Gastrin and Gastric Cancer

Abstract

Gastric cancer is the third leading cause of cancer-related mortality worldwide. Despite progress in understanding its development, challenges with treatment remain. Gastrin, a peptide hormone, is trophic for normal gastrointestinal epithelium. Gastrin also has been shown to play an important role in the stimulation of growth of several gastrointestinal cancers including gastric cancer. We sought to review the role of gastrin and its pathway in gastric cancer and its potential as a therapeutic target in the management of gastric cancer. In the normal adult stomach, gastrin is synthesized in the G cells of the antrum; however, gastrin expression also is found in many gastric adenocarcinomas of the stomach corpus. Gastrin's actions are mediated through the G-protein-coupled receptor cholecystokinin-B (CCK-B) on parietal and enterochromaffin cells of the gastric body. Gastrin blood levels are increased in subjects with type A atrophic gastritis and in those taking high doses of daily proton pump inhibitors for acid reflux disease. In experimental models, proton pump inhibitor-induced hypergastrinemia and infection with Helicobacter pylori increase the risk of gastric cancer. Understanding the gastrin:CCK-B signaling pathway has led to therapeutic strategies to treat gastric cancer by either targeting the CCK-B receptor with small-molecule antagonists or targeting the peptide with immune-based therapies. In this review, we discuss the role of gastrin in gastric adenocarcinoma, and strategies to block its effects to treat those with unresectable gastric cancer.

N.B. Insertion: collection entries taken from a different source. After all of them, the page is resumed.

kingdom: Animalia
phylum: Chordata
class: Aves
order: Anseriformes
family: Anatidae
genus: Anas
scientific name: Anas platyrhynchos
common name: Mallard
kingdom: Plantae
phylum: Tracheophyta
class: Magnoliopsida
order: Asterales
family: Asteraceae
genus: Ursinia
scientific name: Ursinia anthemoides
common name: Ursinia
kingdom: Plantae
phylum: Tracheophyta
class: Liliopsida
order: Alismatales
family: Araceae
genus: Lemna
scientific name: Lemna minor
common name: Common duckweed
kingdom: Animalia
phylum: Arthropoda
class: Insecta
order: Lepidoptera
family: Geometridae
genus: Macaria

Keywords: CCK-B Receptor; CCK-BR, cholecystokinin-B receptor; ECL, enterochromaffin-like; EGFR, epidermal growth factor receptor; ERK, extracellular signal–regulated kinase; G17DT; HER2, human epidermal growth factor receptor 2; IHC, immunohistochemistry; PAS, polyclonal antibody stimulator; PPI, proton pump inhibitor; PPIs; Proton Pump Inhibitors; TCGA, The Cancer Genome Atlas.

Figure 1

Physiologic and pathologic role of gastrin. (A) Under physiologic conditions gastrin is released from antrum G cells in response to food, decreased acid, and gastric distension. Gastrin circulates in the peripheral blood and binds to the CCK-B receptors on the parietal and ECL cells of the body. The ECL cells release histamine, which activates the H2 receptors on parietal cells and HCl (H⁺) is released. The increased H⁺ feeds back to the D cells of the antrum to release somatostatin to turn off the gastrin release. Gastrin also is responsible for basal growth and renewal of the gastric epithelium. Normal signaling through the CCK-B receptor occurs through the activation of the phospholipase C-β/diacylglycerol/Ca²⁺/protein kinase C. (B) Increased gastrin levels can result from achlorhydria, chronic use of PPIs, or H pylori infection. Gastric cancer epithelial cells that express CCK-B receptors also produce their own gastrin de novo, which in turn stimulates growth and metastases of gastric cancer by an autocrine mechanism.

Figure 2

Polyclonal antibody stimulator. (A) Diagram showing the structure of PAS with the gastrin epitope linked to diphtheria toxoid with a peptide spacer. Characteristics include a molecular weight of 84 kilodaltons; an appearance that is clear, colorless, to slightly yellow solution; and a pH of 7.0–7.4. PAS is water-soluble and administered as an intramuscular injection. (B) Treatment of severe combined immunodeficiency disease mice with gastric cancer showed greater survival compared with mice treated with nonimmune antibody. **P = .015. (C) Human subjects with gastric cancer treated with PAS vaccination that elicit circulating antibody titers (CAT) have a significantly prolonged survival when compared with subjects who do not elicit an antibody response (P < .0001). (Adapted with permission from Ajani JA, Hecht JR, Ho L, et al. An open-label, multinational, multicenter study of G17DT vaccination combined with cisplatin and 5-fluorouracil in patients with untreated, advanced gastric or gastroesophageal cancer: The GC4 study. Cancer 2006;106:1908–1916).